(Available data begins)
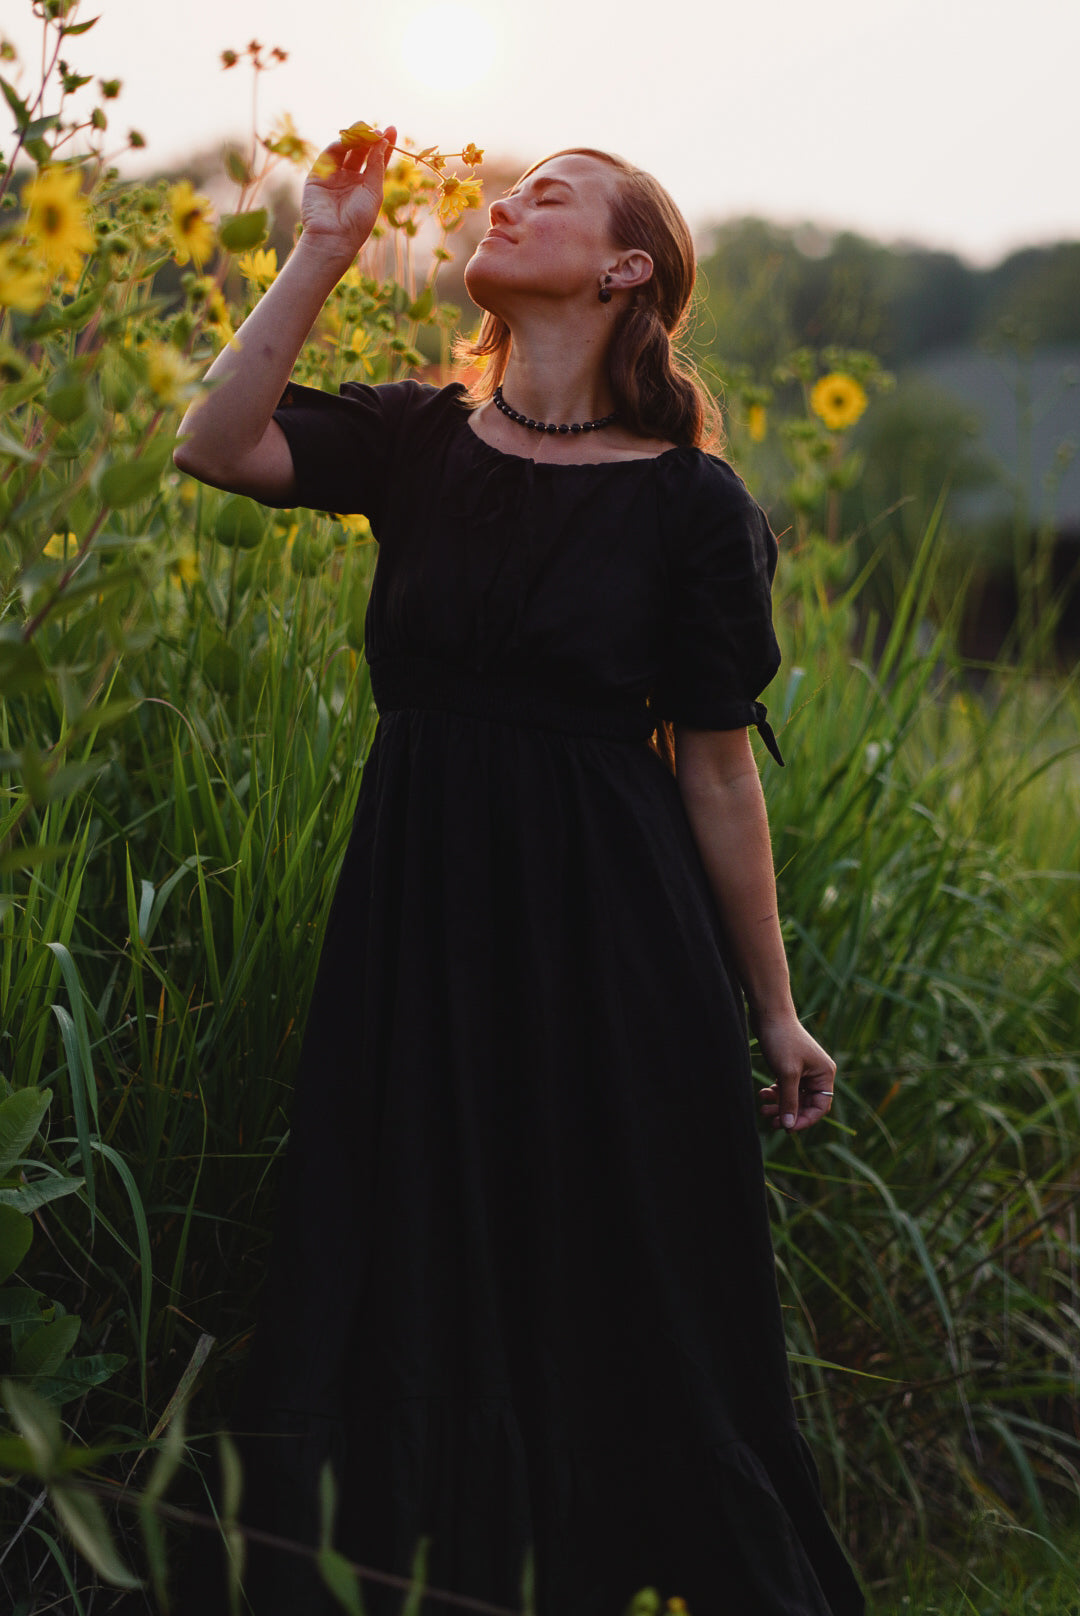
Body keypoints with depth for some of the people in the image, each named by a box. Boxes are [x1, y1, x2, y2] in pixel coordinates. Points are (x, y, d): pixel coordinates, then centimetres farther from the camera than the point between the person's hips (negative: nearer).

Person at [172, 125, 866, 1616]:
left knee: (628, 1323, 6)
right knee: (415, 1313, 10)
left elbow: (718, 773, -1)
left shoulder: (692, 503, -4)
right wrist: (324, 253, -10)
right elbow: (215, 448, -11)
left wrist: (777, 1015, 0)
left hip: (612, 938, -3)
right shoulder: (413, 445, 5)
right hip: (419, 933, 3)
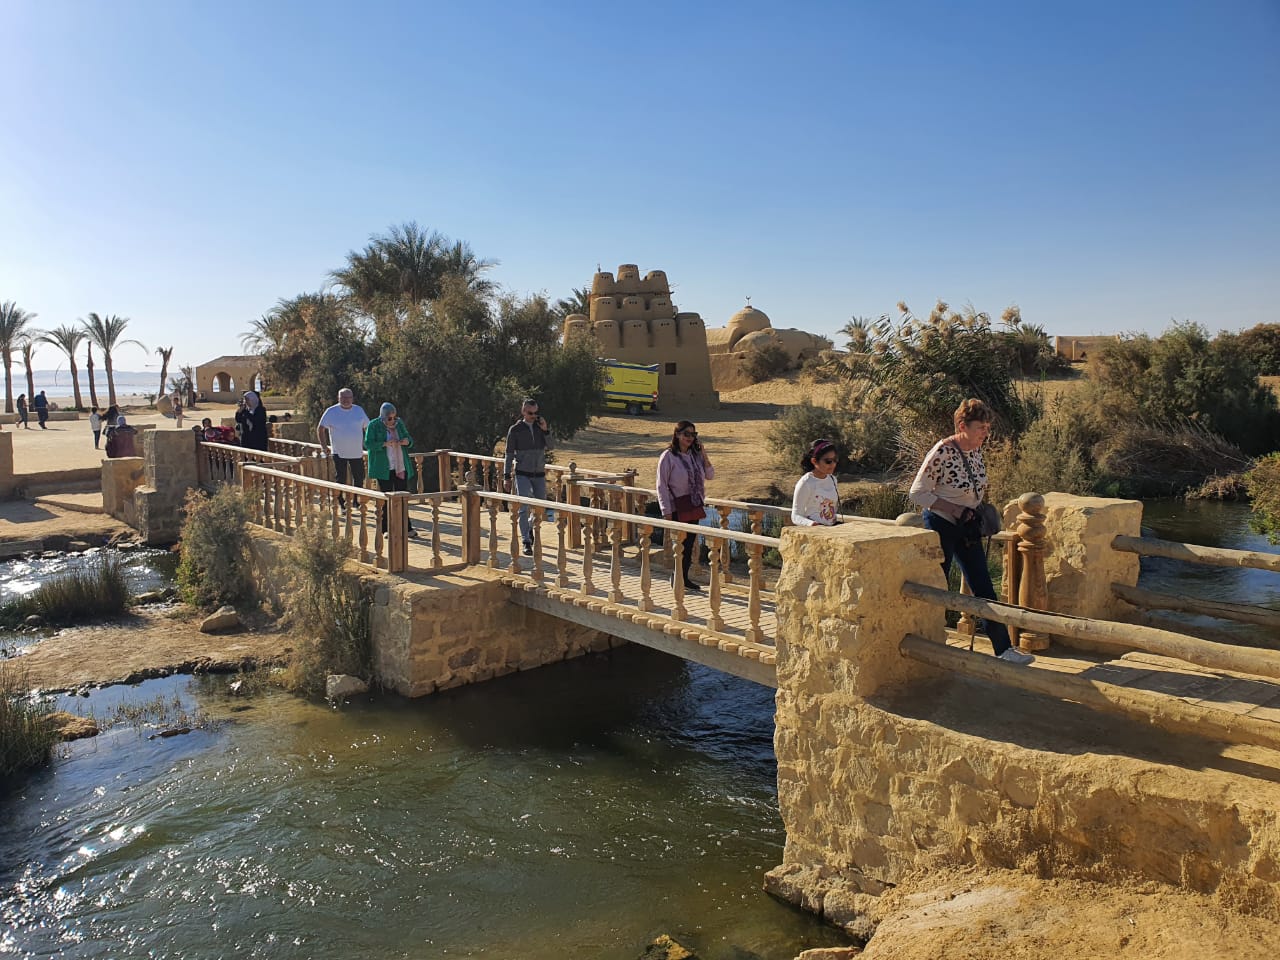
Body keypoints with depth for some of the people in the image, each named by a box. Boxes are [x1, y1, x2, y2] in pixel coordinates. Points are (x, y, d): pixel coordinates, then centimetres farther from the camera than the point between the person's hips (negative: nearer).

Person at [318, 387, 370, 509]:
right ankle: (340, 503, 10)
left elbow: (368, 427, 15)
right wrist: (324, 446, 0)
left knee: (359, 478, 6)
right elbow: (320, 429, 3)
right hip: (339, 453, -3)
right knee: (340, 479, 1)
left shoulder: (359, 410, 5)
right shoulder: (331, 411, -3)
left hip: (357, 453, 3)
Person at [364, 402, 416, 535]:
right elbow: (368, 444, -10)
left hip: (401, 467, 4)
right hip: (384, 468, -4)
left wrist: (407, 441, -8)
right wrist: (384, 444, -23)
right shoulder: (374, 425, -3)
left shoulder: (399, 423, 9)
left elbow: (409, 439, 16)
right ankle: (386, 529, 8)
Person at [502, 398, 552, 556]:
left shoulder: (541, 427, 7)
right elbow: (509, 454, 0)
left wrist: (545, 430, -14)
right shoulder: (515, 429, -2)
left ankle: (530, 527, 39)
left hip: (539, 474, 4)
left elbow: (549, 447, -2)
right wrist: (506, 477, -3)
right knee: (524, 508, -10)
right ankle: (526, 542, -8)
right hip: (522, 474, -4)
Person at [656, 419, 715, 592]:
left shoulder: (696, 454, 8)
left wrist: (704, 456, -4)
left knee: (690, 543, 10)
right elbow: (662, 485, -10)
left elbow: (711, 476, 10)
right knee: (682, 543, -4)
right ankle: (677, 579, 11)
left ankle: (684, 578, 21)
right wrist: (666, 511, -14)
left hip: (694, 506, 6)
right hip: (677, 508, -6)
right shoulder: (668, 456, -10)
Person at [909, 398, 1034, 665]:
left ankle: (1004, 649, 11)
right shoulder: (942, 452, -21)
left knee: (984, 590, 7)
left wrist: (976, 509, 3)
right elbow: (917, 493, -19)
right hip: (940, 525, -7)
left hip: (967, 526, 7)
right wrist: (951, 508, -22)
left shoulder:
(Available data ends)
### Task goal
Count the lines above in which the string "wrist" occurs. Give that number and nothing else.

### Exercise response
11